PASSAGE SHOWN
⁂
Arnold, who had helped to set up a first meeting between Infantino and Attorney General Michael Lauber, replied: “What is important is the meeting in two weeks' time. If you like, I can come with you again.”
The meeting took place on April 22, 2016, the newspaper said, adding that what happened during it remains “a mystery”, and the OAG “refuses to speak about it”.
The OAG declined to comment on the Tribune de Geneve article when contacted by AFP.
FIFA said later on Monday “the email referred to in the article was obviously obtained by hacking, which is an illegal and criminal act.”
“Not only Mr Infantino had no reason to lie in that email, the email never said Mr Infantino wanted to 'clear his name',” FIFA added.
The Zurich-based federation has always indicated that the meetings between Infantino and the OAG were intended to show that FIFA was “ready to engage with the Swiss justice system”.
In November 2017, “after a third informal meeting” between Infantino and Lauber, the OAG closed the investigation into the contract signed by Infantino at UEFA, European football's governing body.
The Tribune de Geneve also indicated that between July and September 2016, there were more than 20 calls between Swiss prosecutors and FIFA lawyers.
“Prosecutors have apparently helped FIFA formulate its requests” as a plaintiff so that they could be “accepted by the OAG” -- an attitude which “seems incompatible with the OAG's duty of impartiality”, the daily said.
⁂
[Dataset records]
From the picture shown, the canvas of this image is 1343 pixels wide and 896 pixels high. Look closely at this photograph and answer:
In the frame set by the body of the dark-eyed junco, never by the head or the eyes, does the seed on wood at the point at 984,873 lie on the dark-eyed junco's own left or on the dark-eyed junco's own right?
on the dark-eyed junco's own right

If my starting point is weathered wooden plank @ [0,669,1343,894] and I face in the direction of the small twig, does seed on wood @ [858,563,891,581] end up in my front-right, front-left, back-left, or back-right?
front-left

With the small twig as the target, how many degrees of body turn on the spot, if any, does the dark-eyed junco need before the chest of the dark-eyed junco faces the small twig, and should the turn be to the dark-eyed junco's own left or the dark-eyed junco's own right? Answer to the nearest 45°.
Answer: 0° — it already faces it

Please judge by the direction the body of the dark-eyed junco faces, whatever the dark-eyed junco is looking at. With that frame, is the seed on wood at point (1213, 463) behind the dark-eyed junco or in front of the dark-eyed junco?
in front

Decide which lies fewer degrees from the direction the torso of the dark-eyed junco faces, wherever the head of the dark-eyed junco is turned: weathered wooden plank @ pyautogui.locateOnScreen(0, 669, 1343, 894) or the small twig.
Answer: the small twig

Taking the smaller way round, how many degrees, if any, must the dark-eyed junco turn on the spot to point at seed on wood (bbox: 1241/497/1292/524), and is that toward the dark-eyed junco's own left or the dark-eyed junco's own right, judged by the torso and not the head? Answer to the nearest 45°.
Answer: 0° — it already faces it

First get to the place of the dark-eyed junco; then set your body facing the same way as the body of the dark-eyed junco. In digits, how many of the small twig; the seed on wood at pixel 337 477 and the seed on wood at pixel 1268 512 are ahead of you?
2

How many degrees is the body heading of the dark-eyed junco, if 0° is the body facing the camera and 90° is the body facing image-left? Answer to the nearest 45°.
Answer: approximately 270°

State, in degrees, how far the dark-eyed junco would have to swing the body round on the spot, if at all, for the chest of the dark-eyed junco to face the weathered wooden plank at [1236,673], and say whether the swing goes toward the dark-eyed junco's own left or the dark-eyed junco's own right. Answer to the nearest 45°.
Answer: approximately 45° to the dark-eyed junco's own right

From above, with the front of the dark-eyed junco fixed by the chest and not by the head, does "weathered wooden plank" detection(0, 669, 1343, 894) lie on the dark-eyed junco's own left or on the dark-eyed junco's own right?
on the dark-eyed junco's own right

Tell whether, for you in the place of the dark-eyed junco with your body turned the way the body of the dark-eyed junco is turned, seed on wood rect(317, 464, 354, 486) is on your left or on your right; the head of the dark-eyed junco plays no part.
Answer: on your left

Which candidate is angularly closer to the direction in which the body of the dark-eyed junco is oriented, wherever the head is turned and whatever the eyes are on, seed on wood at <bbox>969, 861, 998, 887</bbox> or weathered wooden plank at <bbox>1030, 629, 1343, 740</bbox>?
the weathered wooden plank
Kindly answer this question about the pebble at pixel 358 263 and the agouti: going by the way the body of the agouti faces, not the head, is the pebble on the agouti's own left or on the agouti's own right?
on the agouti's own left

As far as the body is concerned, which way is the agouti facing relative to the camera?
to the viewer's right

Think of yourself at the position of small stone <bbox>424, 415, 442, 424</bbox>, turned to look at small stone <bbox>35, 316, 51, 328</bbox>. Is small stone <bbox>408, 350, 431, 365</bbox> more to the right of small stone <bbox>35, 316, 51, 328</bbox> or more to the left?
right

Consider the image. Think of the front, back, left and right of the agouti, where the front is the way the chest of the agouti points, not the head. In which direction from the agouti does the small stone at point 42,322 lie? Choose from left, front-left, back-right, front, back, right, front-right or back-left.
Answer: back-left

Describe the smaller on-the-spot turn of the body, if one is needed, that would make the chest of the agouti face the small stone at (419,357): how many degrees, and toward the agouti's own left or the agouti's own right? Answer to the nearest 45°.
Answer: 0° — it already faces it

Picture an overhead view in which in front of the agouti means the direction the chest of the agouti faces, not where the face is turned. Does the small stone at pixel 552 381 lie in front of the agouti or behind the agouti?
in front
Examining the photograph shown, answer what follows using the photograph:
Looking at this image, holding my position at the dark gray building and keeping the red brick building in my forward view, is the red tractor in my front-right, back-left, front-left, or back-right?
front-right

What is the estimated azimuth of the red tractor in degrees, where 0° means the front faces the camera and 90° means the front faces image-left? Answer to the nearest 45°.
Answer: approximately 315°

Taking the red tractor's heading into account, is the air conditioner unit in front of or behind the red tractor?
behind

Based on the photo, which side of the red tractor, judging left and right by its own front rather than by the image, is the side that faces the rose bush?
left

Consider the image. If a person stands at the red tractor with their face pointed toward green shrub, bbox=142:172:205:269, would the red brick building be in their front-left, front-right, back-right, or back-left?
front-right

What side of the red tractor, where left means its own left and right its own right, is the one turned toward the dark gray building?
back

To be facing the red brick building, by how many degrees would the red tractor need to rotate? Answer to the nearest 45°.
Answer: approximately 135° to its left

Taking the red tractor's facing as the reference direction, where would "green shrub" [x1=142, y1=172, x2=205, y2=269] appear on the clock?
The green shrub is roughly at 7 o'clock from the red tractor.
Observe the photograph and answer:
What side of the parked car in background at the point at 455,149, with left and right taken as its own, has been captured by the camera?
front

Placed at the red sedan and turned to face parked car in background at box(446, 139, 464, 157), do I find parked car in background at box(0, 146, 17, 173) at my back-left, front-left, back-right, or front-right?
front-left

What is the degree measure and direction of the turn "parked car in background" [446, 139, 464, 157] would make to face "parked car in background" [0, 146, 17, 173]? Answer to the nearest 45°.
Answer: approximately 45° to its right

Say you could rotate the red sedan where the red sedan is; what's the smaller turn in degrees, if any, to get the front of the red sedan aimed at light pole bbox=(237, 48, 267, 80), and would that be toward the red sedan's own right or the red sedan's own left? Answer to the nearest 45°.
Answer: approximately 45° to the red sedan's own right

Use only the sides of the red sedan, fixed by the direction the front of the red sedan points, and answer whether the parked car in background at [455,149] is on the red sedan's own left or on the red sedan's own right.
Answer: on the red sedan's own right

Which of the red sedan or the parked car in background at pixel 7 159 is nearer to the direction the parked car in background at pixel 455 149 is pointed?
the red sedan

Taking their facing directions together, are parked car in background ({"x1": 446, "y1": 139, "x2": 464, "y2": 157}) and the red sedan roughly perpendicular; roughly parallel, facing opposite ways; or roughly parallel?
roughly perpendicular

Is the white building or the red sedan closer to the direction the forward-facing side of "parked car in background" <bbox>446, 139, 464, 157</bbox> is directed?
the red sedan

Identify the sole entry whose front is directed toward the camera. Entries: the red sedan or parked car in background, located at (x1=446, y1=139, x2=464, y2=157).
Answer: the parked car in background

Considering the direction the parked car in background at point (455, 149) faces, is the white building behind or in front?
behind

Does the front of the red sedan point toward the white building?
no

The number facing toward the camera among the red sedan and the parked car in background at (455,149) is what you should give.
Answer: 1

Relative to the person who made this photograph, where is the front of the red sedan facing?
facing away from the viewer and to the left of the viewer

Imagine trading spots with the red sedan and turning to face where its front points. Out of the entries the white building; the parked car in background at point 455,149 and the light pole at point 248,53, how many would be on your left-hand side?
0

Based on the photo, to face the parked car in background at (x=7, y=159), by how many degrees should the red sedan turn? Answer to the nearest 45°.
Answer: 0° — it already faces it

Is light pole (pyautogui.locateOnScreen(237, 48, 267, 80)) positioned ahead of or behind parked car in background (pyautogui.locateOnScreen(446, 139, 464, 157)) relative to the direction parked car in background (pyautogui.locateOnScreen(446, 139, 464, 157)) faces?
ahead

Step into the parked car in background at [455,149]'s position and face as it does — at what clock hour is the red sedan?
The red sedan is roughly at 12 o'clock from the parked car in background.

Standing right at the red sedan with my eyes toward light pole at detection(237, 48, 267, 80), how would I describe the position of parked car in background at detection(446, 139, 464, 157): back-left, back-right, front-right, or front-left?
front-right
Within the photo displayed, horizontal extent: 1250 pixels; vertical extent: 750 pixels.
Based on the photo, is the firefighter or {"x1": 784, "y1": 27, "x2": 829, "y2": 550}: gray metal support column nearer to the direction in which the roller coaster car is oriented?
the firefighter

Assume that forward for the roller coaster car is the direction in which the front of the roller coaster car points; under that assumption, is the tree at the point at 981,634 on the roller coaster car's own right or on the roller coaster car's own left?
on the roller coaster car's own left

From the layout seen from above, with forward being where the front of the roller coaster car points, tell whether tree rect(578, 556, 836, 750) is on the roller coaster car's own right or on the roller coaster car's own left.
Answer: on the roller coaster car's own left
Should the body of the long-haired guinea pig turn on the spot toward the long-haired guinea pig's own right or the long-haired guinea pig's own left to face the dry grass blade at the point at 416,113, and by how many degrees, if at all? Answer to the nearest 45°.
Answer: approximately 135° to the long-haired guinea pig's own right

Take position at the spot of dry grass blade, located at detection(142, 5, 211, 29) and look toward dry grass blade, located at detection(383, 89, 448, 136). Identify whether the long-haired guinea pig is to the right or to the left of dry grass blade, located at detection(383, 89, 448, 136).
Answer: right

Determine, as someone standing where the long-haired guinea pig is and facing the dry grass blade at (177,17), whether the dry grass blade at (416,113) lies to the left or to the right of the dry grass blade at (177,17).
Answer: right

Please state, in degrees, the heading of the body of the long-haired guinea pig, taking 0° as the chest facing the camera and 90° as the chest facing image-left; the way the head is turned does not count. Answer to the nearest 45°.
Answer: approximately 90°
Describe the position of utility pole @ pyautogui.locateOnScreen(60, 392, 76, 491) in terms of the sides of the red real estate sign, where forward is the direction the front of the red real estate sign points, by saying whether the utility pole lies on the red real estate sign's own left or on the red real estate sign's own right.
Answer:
⁂
TASKS TO PERFORM
1. Retype the part of the article on FIFA and the Swiss prosecutors that runs between "Arnold, who had" and "contacted by AFP.", inclusive.
2. Repeat word for word the lines of the dataset records between the line holding "What side of the red" and the line holding "The green shrub", inclusive.
The article and the dataset records have nothing to do with each other.

RESPONSE LIST
1.
Arnold, who had helped to set up a first meeting between Infantino and Attorney General Michael Lauber, replied: “What is important is the meeting in two weeks' time. If you like, I can come with you again.”
The meeting took place on April 22, 2016, the newspaper said, adding that what happened during it remains “a mystery”, and the OAG “refuses to speak about it”.
The OAG declined to comment on the Tribune de Geneve article when contacted by AFP.

2.
What side of the red tractor, where left means its own left and right its own right, is the one turned toward the dark gray building?
back

To be facing the red brick building, by how many degrees would the red tractor need to rotate? Answer to the nearest 45°.
Answer: approximately 135° to its left

Taking the red tractor's facing as the reference direction, where would "green shrub" [x1=142, y1=172, x2=205, y2=269] appear on the clock?
The green shrub is roughly at 7 o'clock from the red tractor.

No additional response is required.